The more traditional Geoffrey (Tailor) Kiltmakers was set up on Edinburgh's High Street in 1971 by Geoffrey Nicholsby and his wife Lorna, and remains one of the country’s leading kiltmaking firms.

Yet it was by no means a foregone conclusion that the young Howie would go into the family business. He admits to having been a somewhat out-of-control teenager, but confides that his life changing moment came at the age of nineteen when his parents finally took him in hand and coopted him into the family workshop to “work with the girls.” There he learned his trade but instead of it harnessing him into the predictable, it inspired him. The silver PVC kilt he wore to the party following his sister's wedding was just the beginning. On a trip to Israel, he wore a camouflage kilt.

Next came London Men's Fashion Week and although the blaze of publicity that his kilts attracted is what really got him noticed, it rapidly became obvious that marketing and selling his designs immediately alongside his parents' conventional kilts and tartans was never going to be viable. Having worked for his father for ten years, it was time for Howie to break out on his own.
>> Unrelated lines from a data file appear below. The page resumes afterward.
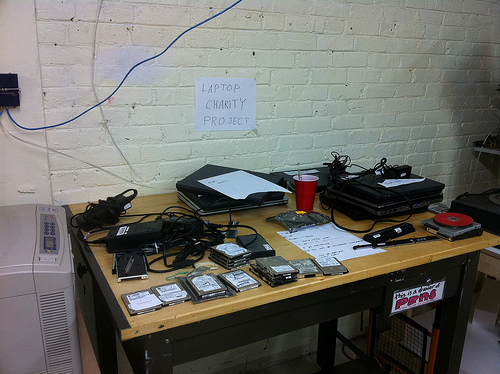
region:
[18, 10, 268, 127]
a blue cord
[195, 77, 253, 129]
a sign on the wall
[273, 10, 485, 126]
white bricks on the wall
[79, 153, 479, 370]
a table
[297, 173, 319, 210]
a red plastic cup on the table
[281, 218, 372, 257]
papers on the table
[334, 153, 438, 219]
laptops on the table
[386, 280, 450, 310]
a sign on the table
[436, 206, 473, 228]
a red CD on the table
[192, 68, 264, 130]
Laptop charity sign on the wall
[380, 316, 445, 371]
A basket under neath the table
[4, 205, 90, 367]
A copy machine next to the table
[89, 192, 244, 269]
Chargers stacked up on the table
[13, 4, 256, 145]
A blue wire running down the wall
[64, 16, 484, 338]
A white brick wall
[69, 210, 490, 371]
A table full of electronics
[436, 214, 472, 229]
A red CD on the table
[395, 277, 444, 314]
A sticker on the edge of the table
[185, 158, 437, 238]
Laptops that are on the table stacked up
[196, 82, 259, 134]
a paper on the wall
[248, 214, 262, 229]
a desk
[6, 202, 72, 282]
a printer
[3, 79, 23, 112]
an adapter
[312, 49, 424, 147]
the bricks on the wall are white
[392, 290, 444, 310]
a sign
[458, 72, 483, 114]
a shadow on the wall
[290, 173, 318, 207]
a red cup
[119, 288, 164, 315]
an internal hard drive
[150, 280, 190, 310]
an internal hard drive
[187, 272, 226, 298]
an internal hard drive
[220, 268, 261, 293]
an internal hard drive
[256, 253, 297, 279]
an internal hard drive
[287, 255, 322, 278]
an internal hard drive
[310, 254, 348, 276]
an internal hard drive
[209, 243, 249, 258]
an internal hard drive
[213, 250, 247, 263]
an internal hard drive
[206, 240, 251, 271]
a stack of hard drive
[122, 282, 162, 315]
a computer hard drive on a table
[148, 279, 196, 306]
a computer hard drive on a table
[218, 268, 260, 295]
a computer hard drive on a table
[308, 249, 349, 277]
a computer hard drive on a table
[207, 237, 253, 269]
a stack of hard drives on a table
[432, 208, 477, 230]
a stack of cds on a table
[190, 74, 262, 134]
a paper saying laptop charity project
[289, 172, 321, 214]
a red cup on a table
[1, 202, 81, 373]
a printer by a table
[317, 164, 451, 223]
a stack of electronic equipment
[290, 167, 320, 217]
A red Plastic cup on the table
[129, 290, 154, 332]
a disk on the desk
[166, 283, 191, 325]
a disk on the desk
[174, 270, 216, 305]
a disk on the desk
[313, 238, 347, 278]
a disk on the desk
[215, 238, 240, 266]
a disk on the desk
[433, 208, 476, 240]
a disk on the desk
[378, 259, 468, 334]
a sticker on the desk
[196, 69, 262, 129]
sign on the wall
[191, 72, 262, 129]
sign is white in color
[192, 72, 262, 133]
sign has text on it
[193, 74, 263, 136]
sign has black text on it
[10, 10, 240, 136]
cord against the wall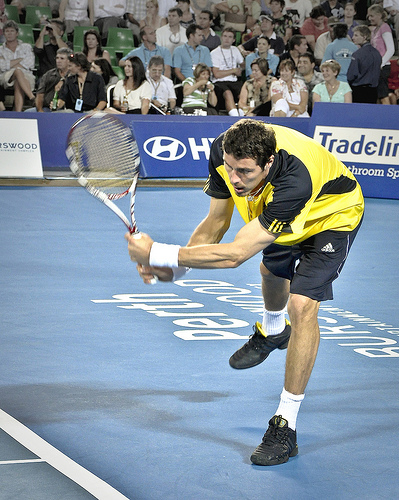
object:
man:
[127, 115, 366, 467]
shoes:
[248, 413, 300, 465]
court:
[0, 184, 398, 497]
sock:
[274, 386, 305, 431]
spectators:
[310, 58, 353, 111]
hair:
[222, 118, 277, 171]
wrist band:
[148, 241, 181, 268]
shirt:
[201, 120, 365, 249]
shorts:
[262, 208, 366, 302]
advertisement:
[305, 100, 397, 201]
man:
[146, 56, 178, 116]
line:
[0, 407, 129, 500]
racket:
[62, 113, 158, 287]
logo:
[320, 242, 336, 253]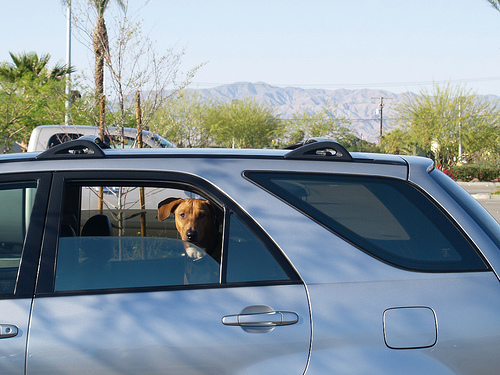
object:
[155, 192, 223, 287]
dog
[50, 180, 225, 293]
window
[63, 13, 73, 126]
pole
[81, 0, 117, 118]
tree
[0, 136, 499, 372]
car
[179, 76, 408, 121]
mountain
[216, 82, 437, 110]
distance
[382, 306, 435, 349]
gas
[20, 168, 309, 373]
door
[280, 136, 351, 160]
rack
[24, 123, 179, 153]
suv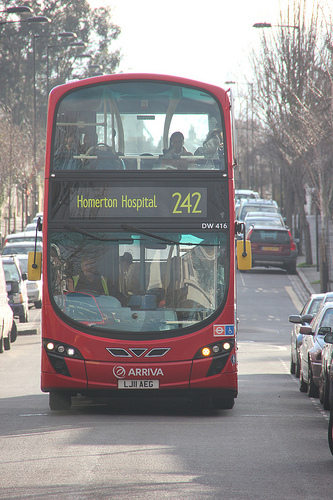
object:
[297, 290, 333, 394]
cars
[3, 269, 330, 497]
street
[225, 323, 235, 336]
handicap symbol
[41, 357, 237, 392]
plate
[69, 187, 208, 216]
sign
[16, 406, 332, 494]
picture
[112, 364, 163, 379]
manufacturer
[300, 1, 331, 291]
trees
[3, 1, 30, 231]
trees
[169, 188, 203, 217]
242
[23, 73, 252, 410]
bus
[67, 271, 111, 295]
safety vest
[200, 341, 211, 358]
lights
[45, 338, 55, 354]
lights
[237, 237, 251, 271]
mirror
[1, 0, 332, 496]
city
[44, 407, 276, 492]
asphalt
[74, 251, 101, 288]
driver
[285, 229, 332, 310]
sidewalk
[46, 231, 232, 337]
windshield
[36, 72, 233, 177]
level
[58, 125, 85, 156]
passenger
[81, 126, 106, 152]
passenger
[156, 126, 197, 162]
passenger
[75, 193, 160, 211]
letters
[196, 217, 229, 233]
sign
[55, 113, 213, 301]
people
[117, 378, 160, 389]
license plate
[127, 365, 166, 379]
arriva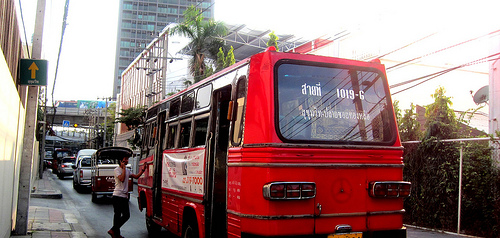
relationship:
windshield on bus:
[273, 57, 402, 147] [115, 51, 425, 207]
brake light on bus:
[267, 169, 360, 225] [123, 44, 412, 232]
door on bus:
[202, 90, 237, 234] [100, 52, 445, 236]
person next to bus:
[98, 156, 144, 232] [163, 50, 407, 222]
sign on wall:
[15, 57, 49, 87] [13, 30, 81, 228]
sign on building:
[15, 57, 49, 87] [0, 6, 90, 235]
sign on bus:
[157, 150, 220, 202] [123, 87, 393, 236]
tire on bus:
[181, 209, 196, 236] [123, 44, 412, 232]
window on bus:
[192, 115, 208, 145] [123, 44, 412, 232]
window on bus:
[132, 51, 424, 236] [146, 48, 454, 223]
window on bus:
[179, 122, 191, 146] [123, 44, 412, 232]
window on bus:
[163, 117, 178, 151] [123, 44, 412, 232]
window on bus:
[165, 94, 182, 120] [123, 44, 412, 232]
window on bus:
[179, 89, 196, 114] [123, 44, 412, 232]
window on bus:
[192, 80, 216, 110] [123, 44, 412, 232]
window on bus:
[272, 56, 397, 143] [123, 44, 412, 232]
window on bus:
[149, 122, 157, 143] [123, 44, 412, 232]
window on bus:
[141, 122, 147, 144] [123, 44, 412, 232]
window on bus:
[165, 94, 182, 120] [106, 57, 411, 227]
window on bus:
[140, 107, 162, 117] [93, 62, 453, 232]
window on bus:
[272, 56, 397, 143] [132, 47, 426, 236]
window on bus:
[226, 71, 250, 151] [123, 44, 412, 232]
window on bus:
[147, 127, 162, 147] [139, 53, 403, 235]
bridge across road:
[44, 103, 112, 134] [50, 138, 430, 235]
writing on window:
[293, 75, 374, 122] [272, 56, 397, 143]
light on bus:
[264, 178, 321, 200] [123, 44, 412, 232]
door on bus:
[202, 90, 237, 234] [67, 40, 383, 235]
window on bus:
[174, 115, 192, 149] [123, 44, 412, 232]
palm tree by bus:
[172, 2, 232, 85] [123, 44, 412, 232]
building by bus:
[106, 22, 240, 102] [139, 68, 423, 234]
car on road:
[88, 146, 132, 203] [45, 132, 186, 237]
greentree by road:
[401, 129, 499, 237] [50, 138, 430, 235]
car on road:
[88, 146, 132, 203] [55, 158, 155, 236]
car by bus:
[88, 146, 132, 203] [123, 44, 412, 232]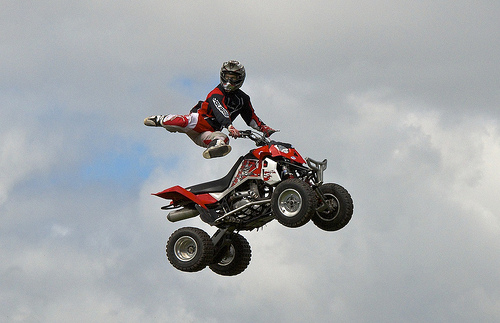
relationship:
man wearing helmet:
[143, 59, 277, 158] [213, 57, 242, 94]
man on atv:
[143, 59, 277, 158] [151, 129, 354, 276]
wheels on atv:
[159, 177, 371, 279] [158, 126, 367, 288]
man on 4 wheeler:
[144, 60, 275, 159] [140, 135, 356, 283]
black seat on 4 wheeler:
[178, 155, 248, 197] [150, 129, 353, 275]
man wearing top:
[144, 60, 275, 159] [201, 87, 251, 124]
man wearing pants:
[143, 59, 277, 158] [146, 104, 230, 158]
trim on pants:
[163, 112, 188, 125] [158, 110, 229, 155]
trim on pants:
[203, 138, 211, 144] [158, 110, 229, 155]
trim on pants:
[221, 136, 231, 143] [158, 110, 229, 155]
21st Century Kilts was launched in 2004, and Howie currently offers his bespoke tailoring skills from a premises at the heart of Edinburgh's New Town. Kilts and accessories are all individually tailored. When I visited him shortly before Christmas, he was overseeing the arrival of a shipment of classic Harris Tweed from the Carloway Mill on Lewis. On the work table there was a bale of subtle butterfly patterned silk destined for kilt linings.

It takes twelve weeks for a made-to-measure kilt suit to be delivered; four weeks for a kilt. The shop is open five days a week, closed on Mondays and Sundays, but since Howie and his assistant Fraser are constantly in demand, he insists it is important to make a booking to avoid disappointment. “All the information is on-line –,” he adds.

Visit Scotland, identifying the image of a youthful, vibrant Scotland, has also been strongly supportive on the promotional front and New Yorkers may recall the distinctive posters that featured on the Manhattan Subway. Over 2014, Howie is planning a series of brand collaborations and will be supplying his kilts to private boutique shops and up-market stockists across the world, starting off in Barnsley and Berlin.

Meanwhile, bespoke tailoring with 21st Century Kilts' two skilled kiltmakers, Valerie and Ruth, continues to go from strength to strength.

A recent commission was for a full-length dress kilt for Her Serene Highness Princess Charlene of Monaco, reflecting her husband's Scottish connections through Prince Albert's great-great grandmother Lady Mary Victoria Douglas-Hamilton.

Aged thirty-five, Howie Nicholsby has uncompromisingly made his mark with a radical reinterpretation of a universally loved and admired national costume with its origins back in the mists of time. Let's see what he comes up with in the next ten years.